Problem to work on: Copied exactly and without pictures, the lines from the beginning of the entries through the one that holds "As you have" should form the entire reply.

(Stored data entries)
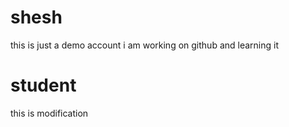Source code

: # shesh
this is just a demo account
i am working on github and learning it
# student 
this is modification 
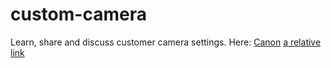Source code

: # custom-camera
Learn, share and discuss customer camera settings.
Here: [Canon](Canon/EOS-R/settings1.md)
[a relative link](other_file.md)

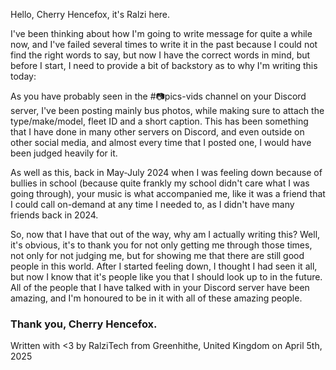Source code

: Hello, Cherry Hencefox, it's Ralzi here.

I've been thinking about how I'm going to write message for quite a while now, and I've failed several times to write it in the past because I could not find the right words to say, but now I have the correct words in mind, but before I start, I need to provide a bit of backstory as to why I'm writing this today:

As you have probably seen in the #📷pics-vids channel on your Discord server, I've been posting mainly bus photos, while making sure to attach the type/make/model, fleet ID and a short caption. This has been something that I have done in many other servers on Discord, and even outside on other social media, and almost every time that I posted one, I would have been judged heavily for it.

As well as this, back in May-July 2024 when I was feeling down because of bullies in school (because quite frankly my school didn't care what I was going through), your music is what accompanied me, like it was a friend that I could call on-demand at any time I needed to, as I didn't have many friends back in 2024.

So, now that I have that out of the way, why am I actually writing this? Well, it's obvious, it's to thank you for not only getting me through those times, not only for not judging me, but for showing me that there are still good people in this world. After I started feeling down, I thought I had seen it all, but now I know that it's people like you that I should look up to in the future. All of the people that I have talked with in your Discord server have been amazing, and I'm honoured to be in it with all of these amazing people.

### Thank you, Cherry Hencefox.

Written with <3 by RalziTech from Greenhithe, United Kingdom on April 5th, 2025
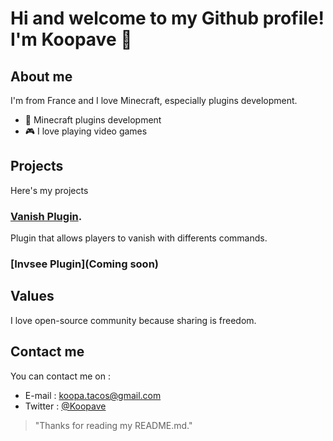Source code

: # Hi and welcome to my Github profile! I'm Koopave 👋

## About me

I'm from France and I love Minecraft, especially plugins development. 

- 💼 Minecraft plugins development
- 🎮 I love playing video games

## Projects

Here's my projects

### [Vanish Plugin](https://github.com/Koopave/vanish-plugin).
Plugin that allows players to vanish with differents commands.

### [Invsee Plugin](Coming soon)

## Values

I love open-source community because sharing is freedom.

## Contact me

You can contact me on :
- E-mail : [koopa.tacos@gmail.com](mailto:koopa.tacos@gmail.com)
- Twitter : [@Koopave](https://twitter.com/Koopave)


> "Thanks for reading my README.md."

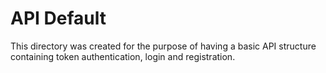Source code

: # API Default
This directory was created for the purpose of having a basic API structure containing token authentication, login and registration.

Exercise answer:
Source code

: # shesh
this is just a demo account
i am working on github and learning it
# student 
this is modification 
Source code

: # custom-camera
Learn, share and discuss customer camera settings.
Here: [Canon](Canon/EOS-R/settings1.md)
[a relative link](other_file.md)

Source code

: Hello, Cherry Hencefox, it's Ralzi here.

I've been thinking about how I'm going to write message for quite a while now, and I've failed several times to write it in the past because I could not find the right words to say, but now I have the correct words in mind, but before I start, I need to provide a bit of backstory as to why I'm writing this today:

As you have probably seen in the #📷pics-vids channel on your Discord server, I've been posting mainly bus photos, while making sure to attach the type/make/model, fleet ID and a short caption. This has been something that I have done in many other servers on Discord, and even outside on other social media, and almost every time that I posted one, I would have been judged heavily for it.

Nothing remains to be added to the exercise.